The intense and accelerated political shifts that have marked the global political landscape in recent years have been met with a rise of voices from the Cultural and Creative Industries (CCIs). Celebrities, singers, actors and industry representatives have spoken out against—or for—the rise of far-right and conservative leaderships encouraging people to incite social and political change. For example, this has been visible from mainstream movie stars and pop singers bandying together (‘Holy sh*t (You’ve got to vote)’, ‘I will survive’); grime artists backing #Grime4Corbyn to remixers like Cassetteboy; celebrities standing against Trump (Save the Day, Meryl Streep, Viola Davis, Jesse Williams, etc.); César Awards, l’ARP, and Luc Besson, the French filmmaker, standing against Le Pen and supporting Macron; Podemos using music and the discourses of Game of Thrones during their campaign; Italy’s Five Star Movement being started by a popular comedian and blogger; Syriza being supported by a number of creative industries’ unions before their election in 2015; game developers producing games that deal with contentious issues that ignite social change, to name only a few examples.

 The convergence of these diverse populist tactics in the CCIs has created new modalities, leading to a point whereby CCIs are more than ever shaping the public agenda. The multi-dimensional role the CCIs play in ‘going political’, as well as the ways that this is shaping current political movements, warrants further academic attention.

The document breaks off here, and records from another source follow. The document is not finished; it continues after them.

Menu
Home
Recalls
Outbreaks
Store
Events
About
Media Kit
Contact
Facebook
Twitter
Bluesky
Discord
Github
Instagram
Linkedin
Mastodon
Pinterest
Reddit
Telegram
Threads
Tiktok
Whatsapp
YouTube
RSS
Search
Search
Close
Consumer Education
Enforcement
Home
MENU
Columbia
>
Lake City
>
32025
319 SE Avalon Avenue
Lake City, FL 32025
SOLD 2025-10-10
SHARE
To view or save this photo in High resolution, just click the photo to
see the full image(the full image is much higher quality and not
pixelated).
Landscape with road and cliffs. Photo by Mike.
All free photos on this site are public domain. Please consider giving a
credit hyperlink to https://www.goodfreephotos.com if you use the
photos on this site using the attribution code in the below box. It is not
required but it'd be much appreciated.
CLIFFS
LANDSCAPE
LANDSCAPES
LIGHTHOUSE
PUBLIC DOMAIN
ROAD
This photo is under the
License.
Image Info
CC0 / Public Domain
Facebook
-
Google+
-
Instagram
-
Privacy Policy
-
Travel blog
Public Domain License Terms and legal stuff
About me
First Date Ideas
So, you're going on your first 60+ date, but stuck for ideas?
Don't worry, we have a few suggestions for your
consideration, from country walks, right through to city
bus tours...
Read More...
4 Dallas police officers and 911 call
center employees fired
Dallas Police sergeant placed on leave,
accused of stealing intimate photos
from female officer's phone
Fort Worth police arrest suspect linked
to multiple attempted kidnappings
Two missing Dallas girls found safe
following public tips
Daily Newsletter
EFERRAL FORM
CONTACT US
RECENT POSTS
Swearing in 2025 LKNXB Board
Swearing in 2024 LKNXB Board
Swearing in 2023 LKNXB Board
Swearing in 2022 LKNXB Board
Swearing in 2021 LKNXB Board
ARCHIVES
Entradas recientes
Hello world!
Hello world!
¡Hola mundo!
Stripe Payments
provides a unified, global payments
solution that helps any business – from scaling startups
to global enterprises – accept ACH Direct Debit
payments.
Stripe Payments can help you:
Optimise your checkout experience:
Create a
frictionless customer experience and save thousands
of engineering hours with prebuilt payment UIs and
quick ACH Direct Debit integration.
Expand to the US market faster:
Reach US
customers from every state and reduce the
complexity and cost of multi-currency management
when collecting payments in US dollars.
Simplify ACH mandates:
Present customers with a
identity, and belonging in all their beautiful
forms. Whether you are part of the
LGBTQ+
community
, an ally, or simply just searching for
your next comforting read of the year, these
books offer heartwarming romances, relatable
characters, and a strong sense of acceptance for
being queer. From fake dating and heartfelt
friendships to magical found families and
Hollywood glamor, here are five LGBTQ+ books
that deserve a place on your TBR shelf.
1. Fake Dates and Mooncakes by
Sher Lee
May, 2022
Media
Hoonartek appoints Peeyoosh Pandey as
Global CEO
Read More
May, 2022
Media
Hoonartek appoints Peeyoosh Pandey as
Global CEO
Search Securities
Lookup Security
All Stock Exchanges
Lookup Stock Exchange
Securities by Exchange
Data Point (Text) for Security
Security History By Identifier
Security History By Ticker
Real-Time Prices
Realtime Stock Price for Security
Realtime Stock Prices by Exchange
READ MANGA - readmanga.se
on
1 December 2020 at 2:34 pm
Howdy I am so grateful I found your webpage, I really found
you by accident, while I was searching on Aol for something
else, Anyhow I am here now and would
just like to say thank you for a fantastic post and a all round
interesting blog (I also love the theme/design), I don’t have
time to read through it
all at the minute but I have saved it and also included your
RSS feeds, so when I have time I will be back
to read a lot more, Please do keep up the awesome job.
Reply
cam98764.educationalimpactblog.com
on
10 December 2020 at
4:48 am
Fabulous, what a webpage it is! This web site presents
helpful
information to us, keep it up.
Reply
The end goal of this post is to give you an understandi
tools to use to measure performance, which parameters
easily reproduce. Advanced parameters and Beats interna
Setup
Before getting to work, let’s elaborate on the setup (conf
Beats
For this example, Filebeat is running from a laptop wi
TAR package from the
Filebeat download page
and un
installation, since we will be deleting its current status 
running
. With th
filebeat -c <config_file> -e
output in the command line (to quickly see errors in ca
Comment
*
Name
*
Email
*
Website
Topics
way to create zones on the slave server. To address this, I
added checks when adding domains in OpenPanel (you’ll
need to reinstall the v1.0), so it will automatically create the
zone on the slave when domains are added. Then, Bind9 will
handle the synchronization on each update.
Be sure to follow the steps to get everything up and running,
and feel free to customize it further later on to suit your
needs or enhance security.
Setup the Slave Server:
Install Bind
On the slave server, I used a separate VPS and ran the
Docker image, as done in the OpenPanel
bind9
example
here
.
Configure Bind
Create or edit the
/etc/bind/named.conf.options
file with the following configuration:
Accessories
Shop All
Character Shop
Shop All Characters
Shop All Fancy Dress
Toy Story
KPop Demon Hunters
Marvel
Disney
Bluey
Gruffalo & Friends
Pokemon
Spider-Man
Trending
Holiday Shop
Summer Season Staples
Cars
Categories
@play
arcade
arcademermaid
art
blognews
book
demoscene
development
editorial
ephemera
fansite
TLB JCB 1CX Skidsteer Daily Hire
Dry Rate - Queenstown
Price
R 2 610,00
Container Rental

We invite working papers for a one-day workshop held on Friday 8th June 2018 at the Idea Store in Whitechapel, London, which aims to explore the links between recent modes of populism and the cultural and creative industries.

Topics could include but are not limited to:

• Commodifying resistance

• Political consumerism

• Corporate activism

• Celebrity activism

• Grenfell and grime

• Hollywood and Trump

• Games4change

• Representing social inequalities

• Representing and producing woke nation

• Cultural and creative industries and populism

• Histories of the cultural and creative industries and populism 


Please send a short bio and a 100 word abstracts to photini.vrikki@brunel.ac.uksara.debenedictis@brunel.ac.uk  and mariza.dima@brunel.ac.uk by 14th May. Notifications of acceptance: 25th May. 

This workshop offers a small budget for ECR travel. If you would like to be considered for a travel bursary please indicate it in your bio.

This event is kindly funded by the Global Lives Research Centre.